Model ini mengadopsi pendekatan yang mirip dengan konsep vote-escrowed token (ve-tokenomics), di mana semakin lama token dikunci, semakin besar pengaruh tata kelola yang diperoleh.
Kebijakan ini diyakini akan mendorong stabilitas likuiditas sekaligus memperkuat fondasi jangka panjang ekosistem WLFI.
Skema Node dan Super Node: Insentif untuk Pemegang Besar
Selain aturan staking minimum, proposal ini juga memperkenalkan dua kategori partisipasi baru, yakni:
- Node: Memerlukan kepemilikan 10 juta WLFI
- Super Node: Memerlukan kepemilikan 50 juta WLFI
Kedua tier ini menawarkan insentif tambahan yang tidak tersedia bagi pemegang biasa.
Beberapa keuntungan eksklusif tersebut meliputi imbal hasil (yield) sebesar 2%, akses konversi 1:1 terhadap stablecoin USD1, dan akses prioritas terhadap kemitraan strategis.
Struktur bertingkat ini secara jelas memberikan privilese lebih besar kepada pemegang modal besar, termasuk kemungkinan partisipasi institusional dalam pengembangan proyek.
Upaya Kunci Likuiditas, tapi Beri Ruang Whale?
Tim Research Tokocrypto menilai pendekatan WLFI sebagai strategi agresif dalam mengunci likuiditas jangka panjang.
“WLFI mencoba mengadopsi model ve-tokenomics yang lebih ketat untuk mengunci likuiditas jangka panjang. Dengan menghubungkan hak suara dan insentif finansial (2% yield) ke partisipasi aktif, mereka berusaha mengurangi dominasi whale pasif. Namun, tier ‘Super Node’ menunjukkan adanya preferensi jelas bagi pemegang modal besar (institusional) di ekosistem ini,” ujar Tim Research Tokocrypto.
Pernyataan tersebut menyoroti dua sisi dari kebijakan baru ini.
Di satu sisi, sistem staking jangka panjang berpotensi mengurangi tekanan jual dan meningkatkan stabilitas harga.
Di sisi lain, pembentukan kategori Super Node dengan ambang batas sangat tinggi membuka kemungkinan konsentrasi kekuasaan di tangan segelintir investor besar.
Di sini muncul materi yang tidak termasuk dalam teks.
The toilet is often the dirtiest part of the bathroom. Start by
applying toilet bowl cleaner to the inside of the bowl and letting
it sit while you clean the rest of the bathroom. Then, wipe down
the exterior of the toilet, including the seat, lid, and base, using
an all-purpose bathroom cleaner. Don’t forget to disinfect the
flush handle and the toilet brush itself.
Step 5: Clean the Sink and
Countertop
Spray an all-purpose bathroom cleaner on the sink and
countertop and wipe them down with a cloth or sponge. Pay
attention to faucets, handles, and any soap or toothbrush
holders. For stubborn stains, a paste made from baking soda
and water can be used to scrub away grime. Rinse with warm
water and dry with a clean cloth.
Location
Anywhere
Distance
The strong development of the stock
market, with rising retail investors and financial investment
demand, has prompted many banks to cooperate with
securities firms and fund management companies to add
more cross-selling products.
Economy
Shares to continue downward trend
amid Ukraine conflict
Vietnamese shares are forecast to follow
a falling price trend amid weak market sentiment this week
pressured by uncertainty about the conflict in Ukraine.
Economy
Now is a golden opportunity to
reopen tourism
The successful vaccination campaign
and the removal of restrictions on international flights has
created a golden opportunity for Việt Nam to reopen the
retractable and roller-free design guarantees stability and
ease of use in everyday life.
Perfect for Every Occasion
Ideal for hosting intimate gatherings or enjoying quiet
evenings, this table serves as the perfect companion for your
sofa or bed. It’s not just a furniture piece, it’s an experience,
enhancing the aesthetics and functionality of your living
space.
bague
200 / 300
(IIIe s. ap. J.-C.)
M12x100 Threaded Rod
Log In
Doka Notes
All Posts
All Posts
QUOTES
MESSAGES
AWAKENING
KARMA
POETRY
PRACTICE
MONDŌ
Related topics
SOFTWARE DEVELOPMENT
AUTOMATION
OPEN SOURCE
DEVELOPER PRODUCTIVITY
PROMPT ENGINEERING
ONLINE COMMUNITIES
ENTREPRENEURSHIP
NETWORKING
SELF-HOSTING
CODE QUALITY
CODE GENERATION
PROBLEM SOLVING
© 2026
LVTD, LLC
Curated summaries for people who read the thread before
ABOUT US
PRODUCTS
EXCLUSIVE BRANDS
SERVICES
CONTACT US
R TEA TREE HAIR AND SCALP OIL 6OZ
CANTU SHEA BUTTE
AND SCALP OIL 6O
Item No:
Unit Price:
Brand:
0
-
Dampak terhadap Tokenomics WLFI
Secara tokenomics, kebijakan ini bisa membawa beberapa implikasi penting:
- Pengurangan suplai beredar (circulating supply) karena token terkunci selama 180 hari.
- Peningkatan stabilitas harga akibat berkurangnya volatilitas jangka pendek.
- Redistribusi kekuatan voting, dari pemegang pasif menuju mereka yang bersedia mengunci aset lebih lama.
Namun demikian, pasar kemungkinan akan mencermati bagaimana distribusi Node dan Super Node berkembang.
Jika sebagian besar terkonsentrasi pada entitas besar, sentimen komunitas ritel bisa terdampak.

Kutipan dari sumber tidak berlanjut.